• Exercise goal
In this exercise, print only the lines of the records below from the one with "20: (831, 565, 26.89)" through the one with "44: (861, 428, 3.24)", inclusive. Pictures are not part of the copy.

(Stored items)
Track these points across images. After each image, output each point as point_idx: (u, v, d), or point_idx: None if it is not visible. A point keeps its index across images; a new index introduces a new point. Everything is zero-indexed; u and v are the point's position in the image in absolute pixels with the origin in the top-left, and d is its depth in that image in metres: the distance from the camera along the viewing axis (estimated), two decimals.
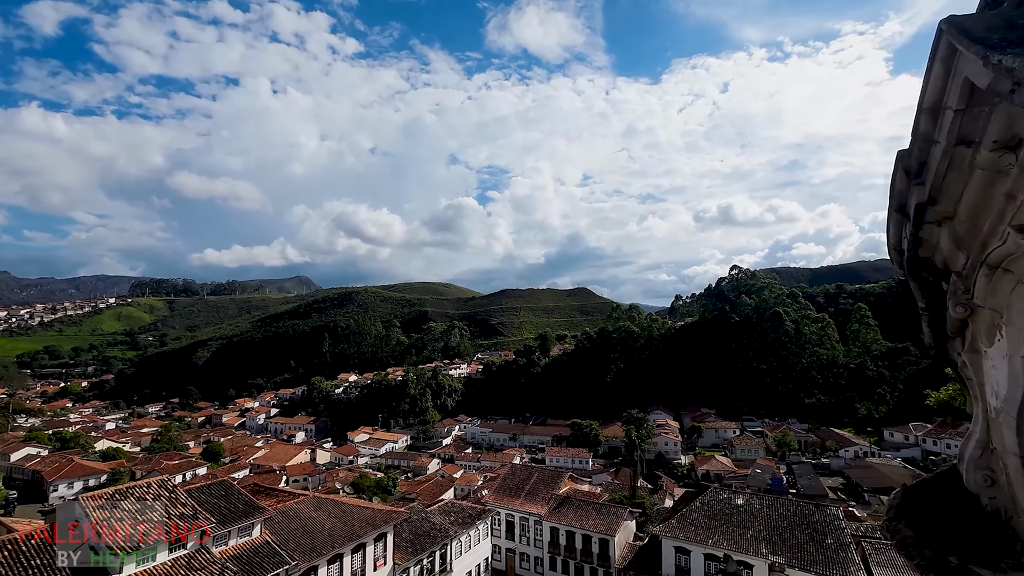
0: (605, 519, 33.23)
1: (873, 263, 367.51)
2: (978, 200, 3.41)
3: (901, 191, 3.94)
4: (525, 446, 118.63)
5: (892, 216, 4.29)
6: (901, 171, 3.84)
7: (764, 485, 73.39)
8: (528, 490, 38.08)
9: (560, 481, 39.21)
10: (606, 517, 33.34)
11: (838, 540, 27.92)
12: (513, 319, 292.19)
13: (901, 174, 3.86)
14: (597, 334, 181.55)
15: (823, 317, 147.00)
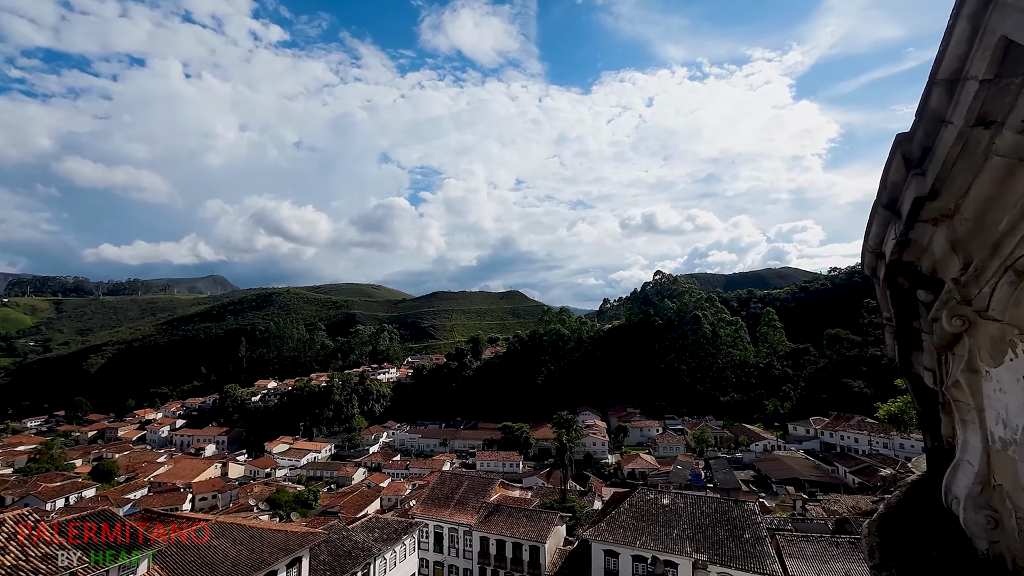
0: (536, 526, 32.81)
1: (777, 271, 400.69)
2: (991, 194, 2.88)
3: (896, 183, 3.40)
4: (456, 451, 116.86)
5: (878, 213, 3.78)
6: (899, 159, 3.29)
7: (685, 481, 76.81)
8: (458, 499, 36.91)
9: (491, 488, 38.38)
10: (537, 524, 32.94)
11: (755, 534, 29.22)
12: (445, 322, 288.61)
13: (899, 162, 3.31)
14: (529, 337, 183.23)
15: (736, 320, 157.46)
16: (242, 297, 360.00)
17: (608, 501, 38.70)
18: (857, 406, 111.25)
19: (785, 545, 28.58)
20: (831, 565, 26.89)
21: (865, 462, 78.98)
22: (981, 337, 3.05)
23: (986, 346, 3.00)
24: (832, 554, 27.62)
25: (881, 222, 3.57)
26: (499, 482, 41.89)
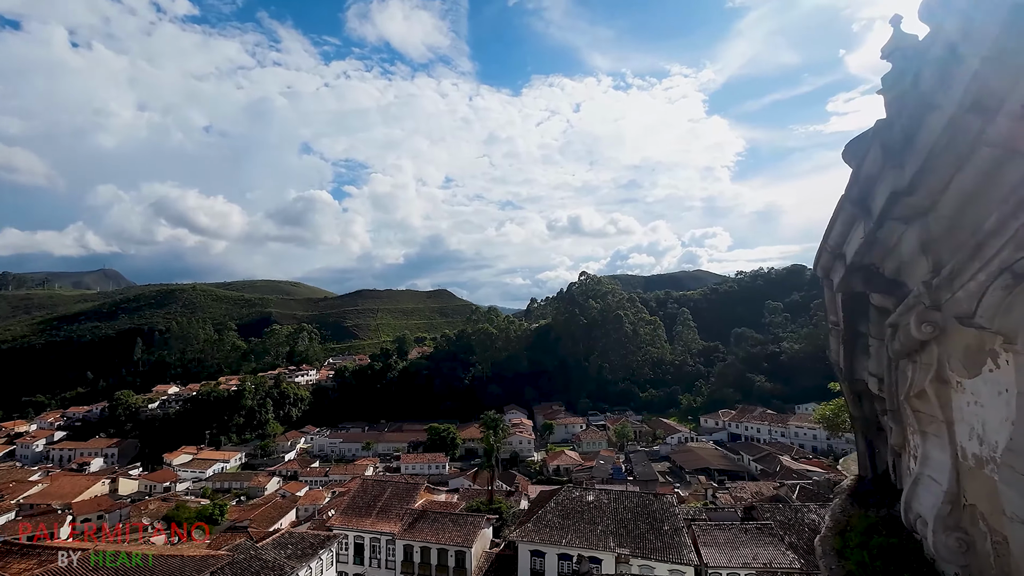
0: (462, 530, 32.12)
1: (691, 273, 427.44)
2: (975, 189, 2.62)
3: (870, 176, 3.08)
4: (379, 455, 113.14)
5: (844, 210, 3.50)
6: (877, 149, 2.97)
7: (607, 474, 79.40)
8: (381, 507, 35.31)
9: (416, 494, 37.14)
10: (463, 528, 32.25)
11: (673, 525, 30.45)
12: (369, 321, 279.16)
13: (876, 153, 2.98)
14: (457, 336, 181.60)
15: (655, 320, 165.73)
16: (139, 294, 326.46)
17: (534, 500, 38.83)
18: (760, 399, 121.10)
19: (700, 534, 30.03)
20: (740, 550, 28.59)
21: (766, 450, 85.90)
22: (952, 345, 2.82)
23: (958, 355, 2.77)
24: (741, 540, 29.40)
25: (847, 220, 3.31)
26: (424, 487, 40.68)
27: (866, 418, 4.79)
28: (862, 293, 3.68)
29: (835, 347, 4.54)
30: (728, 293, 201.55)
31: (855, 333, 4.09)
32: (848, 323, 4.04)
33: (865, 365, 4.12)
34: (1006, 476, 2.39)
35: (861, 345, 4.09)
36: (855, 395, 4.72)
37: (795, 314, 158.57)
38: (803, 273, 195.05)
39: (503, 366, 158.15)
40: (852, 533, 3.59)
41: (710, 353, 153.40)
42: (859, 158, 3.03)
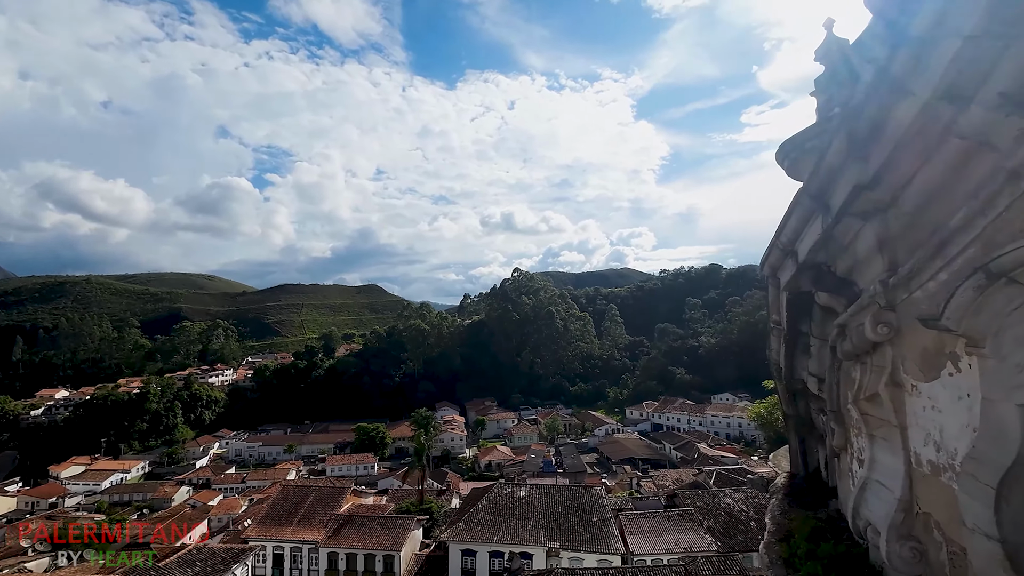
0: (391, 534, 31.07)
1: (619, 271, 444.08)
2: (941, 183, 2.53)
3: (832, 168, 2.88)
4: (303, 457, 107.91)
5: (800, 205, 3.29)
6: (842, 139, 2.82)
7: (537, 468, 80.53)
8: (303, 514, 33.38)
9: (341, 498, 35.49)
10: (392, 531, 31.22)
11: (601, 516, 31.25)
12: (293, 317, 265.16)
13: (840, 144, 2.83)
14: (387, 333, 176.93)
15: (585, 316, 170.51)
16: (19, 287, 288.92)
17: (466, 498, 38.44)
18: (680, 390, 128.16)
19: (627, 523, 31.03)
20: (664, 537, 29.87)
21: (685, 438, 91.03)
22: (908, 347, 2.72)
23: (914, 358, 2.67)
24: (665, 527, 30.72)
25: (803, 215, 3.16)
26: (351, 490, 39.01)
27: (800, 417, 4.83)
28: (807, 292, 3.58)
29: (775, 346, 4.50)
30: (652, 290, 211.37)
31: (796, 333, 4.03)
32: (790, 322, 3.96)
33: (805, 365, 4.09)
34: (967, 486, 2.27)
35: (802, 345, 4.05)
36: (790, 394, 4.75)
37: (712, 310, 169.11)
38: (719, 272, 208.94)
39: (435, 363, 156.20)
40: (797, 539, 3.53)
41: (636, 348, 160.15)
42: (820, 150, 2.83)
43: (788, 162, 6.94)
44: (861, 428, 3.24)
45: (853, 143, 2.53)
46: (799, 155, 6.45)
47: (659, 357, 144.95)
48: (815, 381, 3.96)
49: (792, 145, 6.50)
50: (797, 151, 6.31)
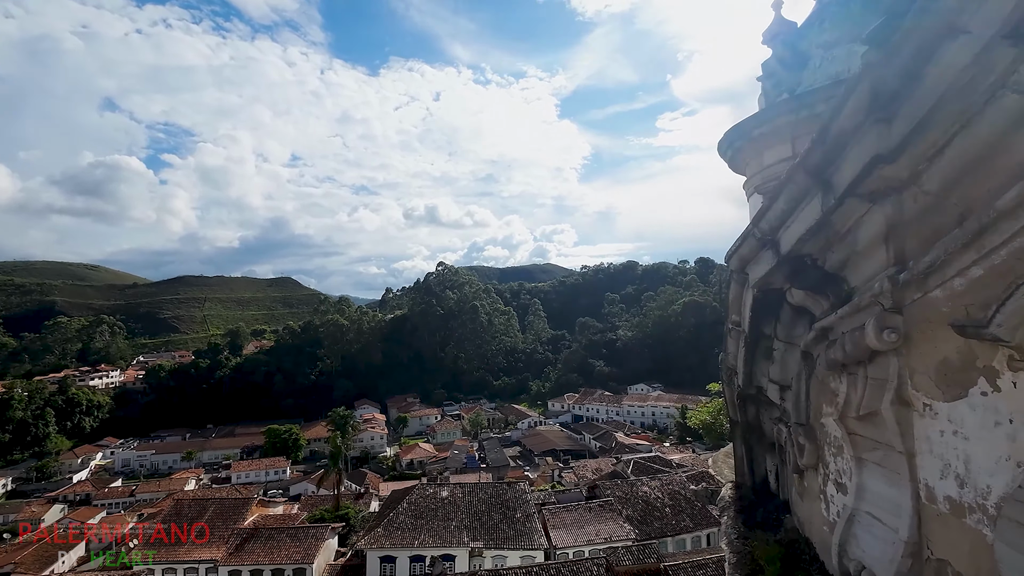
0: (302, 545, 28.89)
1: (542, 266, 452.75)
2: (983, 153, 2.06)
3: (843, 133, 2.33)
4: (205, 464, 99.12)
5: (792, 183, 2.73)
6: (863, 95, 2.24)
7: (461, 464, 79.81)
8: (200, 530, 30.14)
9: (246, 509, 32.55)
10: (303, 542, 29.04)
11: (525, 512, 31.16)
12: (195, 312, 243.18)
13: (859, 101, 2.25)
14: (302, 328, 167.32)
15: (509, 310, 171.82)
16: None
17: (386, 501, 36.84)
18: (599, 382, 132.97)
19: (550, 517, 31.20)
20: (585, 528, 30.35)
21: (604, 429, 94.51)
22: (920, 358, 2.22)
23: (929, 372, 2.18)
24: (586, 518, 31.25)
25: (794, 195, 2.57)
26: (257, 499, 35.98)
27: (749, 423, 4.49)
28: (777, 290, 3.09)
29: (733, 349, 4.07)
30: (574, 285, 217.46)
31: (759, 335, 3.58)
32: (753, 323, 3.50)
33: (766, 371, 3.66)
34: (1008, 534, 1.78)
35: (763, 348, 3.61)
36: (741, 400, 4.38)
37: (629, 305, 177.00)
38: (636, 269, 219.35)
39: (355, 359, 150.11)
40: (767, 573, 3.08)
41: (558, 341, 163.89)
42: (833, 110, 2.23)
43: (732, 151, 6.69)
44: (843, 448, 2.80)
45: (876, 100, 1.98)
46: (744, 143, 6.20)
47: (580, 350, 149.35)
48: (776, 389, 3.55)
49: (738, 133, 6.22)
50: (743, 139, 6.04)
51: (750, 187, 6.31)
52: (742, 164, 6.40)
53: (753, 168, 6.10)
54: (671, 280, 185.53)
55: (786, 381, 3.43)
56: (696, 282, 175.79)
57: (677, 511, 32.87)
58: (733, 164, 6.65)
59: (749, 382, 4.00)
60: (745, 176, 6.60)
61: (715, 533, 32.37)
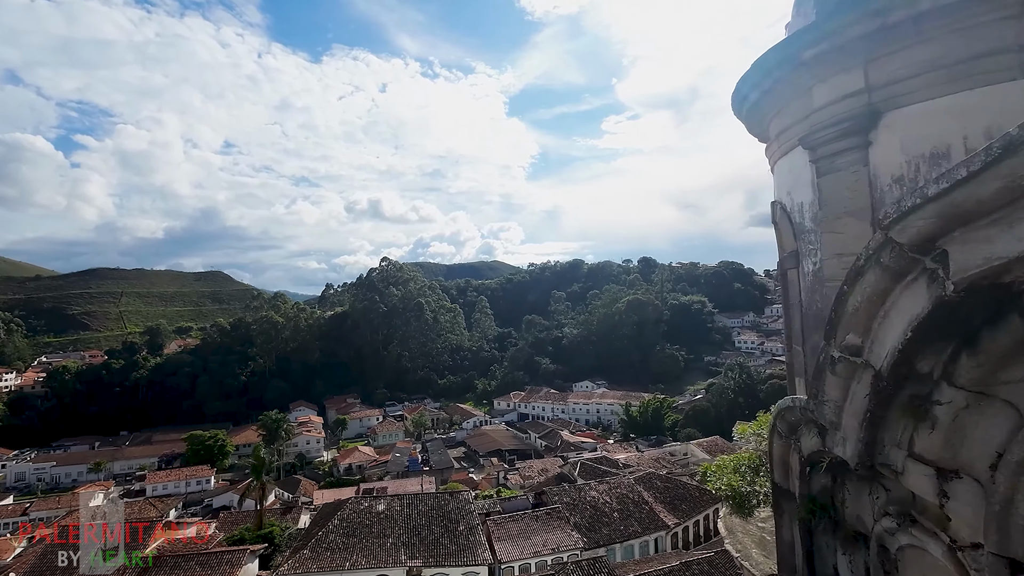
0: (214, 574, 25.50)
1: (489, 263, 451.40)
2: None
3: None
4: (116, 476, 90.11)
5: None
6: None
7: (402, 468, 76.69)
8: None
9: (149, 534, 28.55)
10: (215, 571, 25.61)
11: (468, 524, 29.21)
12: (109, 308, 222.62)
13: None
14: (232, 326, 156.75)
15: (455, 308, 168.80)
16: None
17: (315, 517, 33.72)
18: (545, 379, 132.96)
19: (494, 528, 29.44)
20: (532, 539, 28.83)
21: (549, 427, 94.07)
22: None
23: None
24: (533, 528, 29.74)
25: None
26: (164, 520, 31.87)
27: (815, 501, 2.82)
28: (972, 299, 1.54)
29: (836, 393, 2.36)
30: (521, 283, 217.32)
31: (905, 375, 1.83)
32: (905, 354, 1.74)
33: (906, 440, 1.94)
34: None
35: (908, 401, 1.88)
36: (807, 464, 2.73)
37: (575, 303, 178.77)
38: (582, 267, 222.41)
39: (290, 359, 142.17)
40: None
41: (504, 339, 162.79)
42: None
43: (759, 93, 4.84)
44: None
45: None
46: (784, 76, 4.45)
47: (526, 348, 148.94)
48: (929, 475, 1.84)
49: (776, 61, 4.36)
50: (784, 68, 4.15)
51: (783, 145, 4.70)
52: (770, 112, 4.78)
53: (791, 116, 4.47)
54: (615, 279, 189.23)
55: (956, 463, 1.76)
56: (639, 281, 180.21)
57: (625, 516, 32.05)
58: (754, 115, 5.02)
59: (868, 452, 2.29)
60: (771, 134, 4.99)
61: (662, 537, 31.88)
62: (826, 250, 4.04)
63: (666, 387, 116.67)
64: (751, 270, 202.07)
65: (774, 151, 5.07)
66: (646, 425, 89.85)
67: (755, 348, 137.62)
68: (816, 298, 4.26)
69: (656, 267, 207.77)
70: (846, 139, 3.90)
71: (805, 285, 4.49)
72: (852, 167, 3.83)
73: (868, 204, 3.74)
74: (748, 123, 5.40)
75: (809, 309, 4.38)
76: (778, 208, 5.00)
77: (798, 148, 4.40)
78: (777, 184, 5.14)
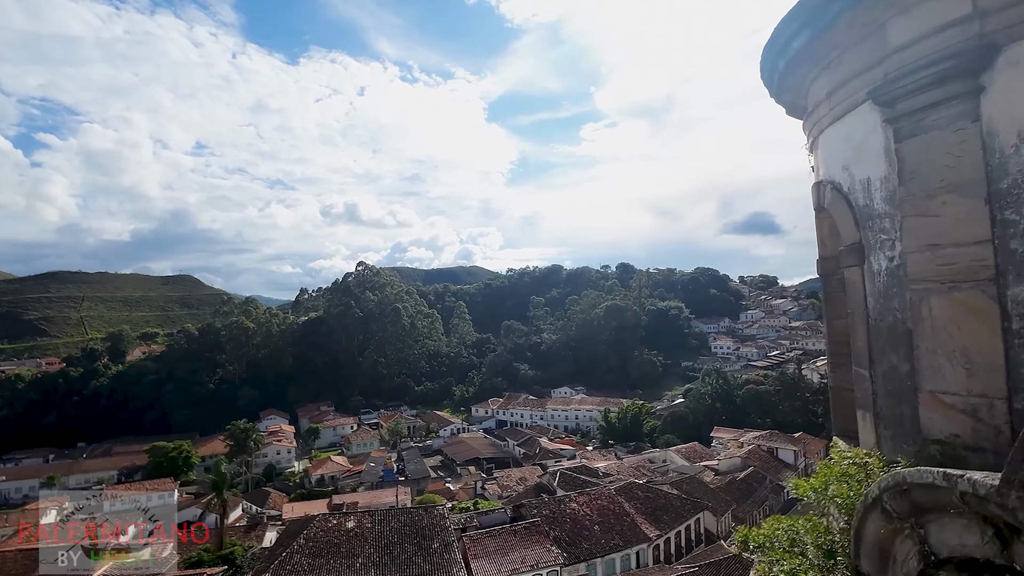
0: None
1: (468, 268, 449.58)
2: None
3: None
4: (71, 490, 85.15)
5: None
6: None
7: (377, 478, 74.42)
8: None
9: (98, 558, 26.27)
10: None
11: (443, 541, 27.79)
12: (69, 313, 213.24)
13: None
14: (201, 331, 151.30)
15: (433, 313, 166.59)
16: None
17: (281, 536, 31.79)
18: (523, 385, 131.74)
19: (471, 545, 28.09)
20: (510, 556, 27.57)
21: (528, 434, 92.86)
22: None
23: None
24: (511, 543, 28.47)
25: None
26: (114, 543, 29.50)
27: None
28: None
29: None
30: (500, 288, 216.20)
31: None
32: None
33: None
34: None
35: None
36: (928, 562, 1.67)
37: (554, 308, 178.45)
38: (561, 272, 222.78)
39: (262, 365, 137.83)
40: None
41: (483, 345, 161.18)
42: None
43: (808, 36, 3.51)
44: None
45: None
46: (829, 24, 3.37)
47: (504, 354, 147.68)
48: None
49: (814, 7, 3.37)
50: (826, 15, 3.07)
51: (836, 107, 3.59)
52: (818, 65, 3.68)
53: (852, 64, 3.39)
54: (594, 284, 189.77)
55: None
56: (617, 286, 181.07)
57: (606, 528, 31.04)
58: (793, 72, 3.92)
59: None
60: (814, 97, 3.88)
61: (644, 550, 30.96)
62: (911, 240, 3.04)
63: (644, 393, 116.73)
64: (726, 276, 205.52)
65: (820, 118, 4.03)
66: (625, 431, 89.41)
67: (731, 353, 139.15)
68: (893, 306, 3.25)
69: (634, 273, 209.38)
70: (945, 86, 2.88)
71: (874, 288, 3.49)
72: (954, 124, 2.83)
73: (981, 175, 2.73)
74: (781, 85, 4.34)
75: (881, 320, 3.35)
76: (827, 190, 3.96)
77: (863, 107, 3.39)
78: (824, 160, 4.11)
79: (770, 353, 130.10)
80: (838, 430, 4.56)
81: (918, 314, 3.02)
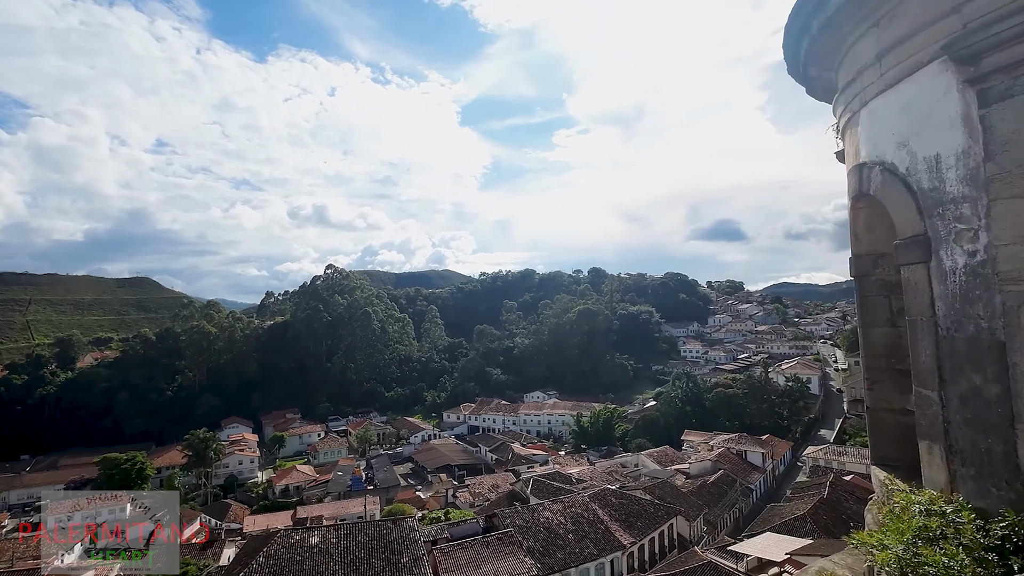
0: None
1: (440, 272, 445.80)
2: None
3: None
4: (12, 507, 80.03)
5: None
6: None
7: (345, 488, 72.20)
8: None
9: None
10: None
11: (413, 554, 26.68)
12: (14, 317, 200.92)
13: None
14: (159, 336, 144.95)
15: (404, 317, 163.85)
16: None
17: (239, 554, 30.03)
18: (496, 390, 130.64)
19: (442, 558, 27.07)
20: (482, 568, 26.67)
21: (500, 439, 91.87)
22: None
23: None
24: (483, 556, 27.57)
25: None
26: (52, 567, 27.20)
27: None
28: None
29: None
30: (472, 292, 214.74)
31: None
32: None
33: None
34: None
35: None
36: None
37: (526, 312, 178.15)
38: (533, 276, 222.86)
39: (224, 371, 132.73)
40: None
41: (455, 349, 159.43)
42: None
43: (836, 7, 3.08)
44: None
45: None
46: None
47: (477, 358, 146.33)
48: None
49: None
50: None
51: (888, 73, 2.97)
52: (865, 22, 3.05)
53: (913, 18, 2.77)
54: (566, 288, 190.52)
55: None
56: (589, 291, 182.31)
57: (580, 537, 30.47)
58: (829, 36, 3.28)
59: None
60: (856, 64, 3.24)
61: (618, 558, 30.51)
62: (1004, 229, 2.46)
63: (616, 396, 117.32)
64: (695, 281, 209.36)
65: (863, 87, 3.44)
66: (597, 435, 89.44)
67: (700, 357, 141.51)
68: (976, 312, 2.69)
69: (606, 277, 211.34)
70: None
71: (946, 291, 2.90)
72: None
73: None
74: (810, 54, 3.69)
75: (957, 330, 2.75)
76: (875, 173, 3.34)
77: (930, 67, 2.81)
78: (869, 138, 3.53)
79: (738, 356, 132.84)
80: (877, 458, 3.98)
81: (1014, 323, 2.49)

• Task response
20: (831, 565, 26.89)
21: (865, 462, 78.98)
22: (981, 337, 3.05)
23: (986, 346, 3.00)
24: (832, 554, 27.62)
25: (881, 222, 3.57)
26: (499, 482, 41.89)
0: (462, 530, 32.12)
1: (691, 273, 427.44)
2: (975, 189, 2.62)
3: (870, 176, 3.08)
4: (379, 455, 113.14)
5: (844, 210, 3.50)
6: (877, 149, 2.97)
7: (607, 474, 79.40)
8: (381, 507, 35.31)
9: (416, 494, 37.14)
10: (463, 528, 32.25)
11: (673, 525, 30.45)
12: (369, 321, 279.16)
13: (876, 153, 2.98)
14: (457, 336, 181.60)
15: (655, 320, 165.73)
16: (139, 294, 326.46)
17: (534, 500, 38.83)
18: (760, 399, 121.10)
19: (700, 534, 30.03)
20: (740, 550, 28.59)
21: (766, 450, 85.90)
22: (952, 345, 2.82)
23: (958, 355, 2.77)
24: (741, 540, 29.40)
25: (847, 220, 3.31)
26: (424, 487, 40.68)
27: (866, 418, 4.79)
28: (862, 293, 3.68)
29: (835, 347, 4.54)
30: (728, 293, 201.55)
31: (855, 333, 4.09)
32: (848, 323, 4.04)
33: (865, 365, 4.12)
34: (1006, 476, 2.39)
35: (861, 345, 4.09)
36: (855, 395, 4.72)
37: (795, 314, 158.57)
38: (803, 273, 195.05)
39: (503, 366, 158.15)
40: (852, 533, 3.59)
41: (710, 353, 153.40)
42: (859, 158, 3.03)
0: (391, 534, 31.07)
1: (619, 271, 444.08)
2: (941, 183, 2.53)
3: (832, 168, 2.88)
4: (303, 457, 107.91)
5: (800, 205, 3.29)
6: (842, 139, 2.82)
7: (537, 468, 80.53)
8: (303, 514, 33.38)
9: (341, 498, 35.49)
10: (392, 531, 31.22)
11: (601, 516, 31.25)
12: (293, 317, 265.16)
13: (840, 144, 2.83)
14: (387, 333, 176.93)
15: (585, 316, 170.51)
16: (19, 287, 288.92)
17: (466, 498, 38.44)
18: (680, 390, 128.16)
19: (627, 523, 31.03)
20: (664, 537, 29.87)
21: (685, 438, 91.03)
22: (908, 347, 2.72)
23: (914, 358, 2.67)
24: (665, 527, 30.72)
25: (803, 215, 3.16)
26: (351, 490, 39.01)
27: (800, 417, 4.83)
28: (807, 292, 3.58)
29: (775, 346, 4.50)
30: (652, 290, 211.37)
31: (796, 333, 4.03)
32: (790, 322, 3.96)
33: (805, 365, 4.09)
34: (967, 486, 2.27)
35: (802, 345, 4.05)
36: (790, 394, 4.75)
37: (712, 310, 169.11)
38: (719, 272, 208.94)
39: (435, 363, 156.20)
40: (797, 539, 3.53)
41: (636, 348, 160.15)
42: (820, 150, 2.83)
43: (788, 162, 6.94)
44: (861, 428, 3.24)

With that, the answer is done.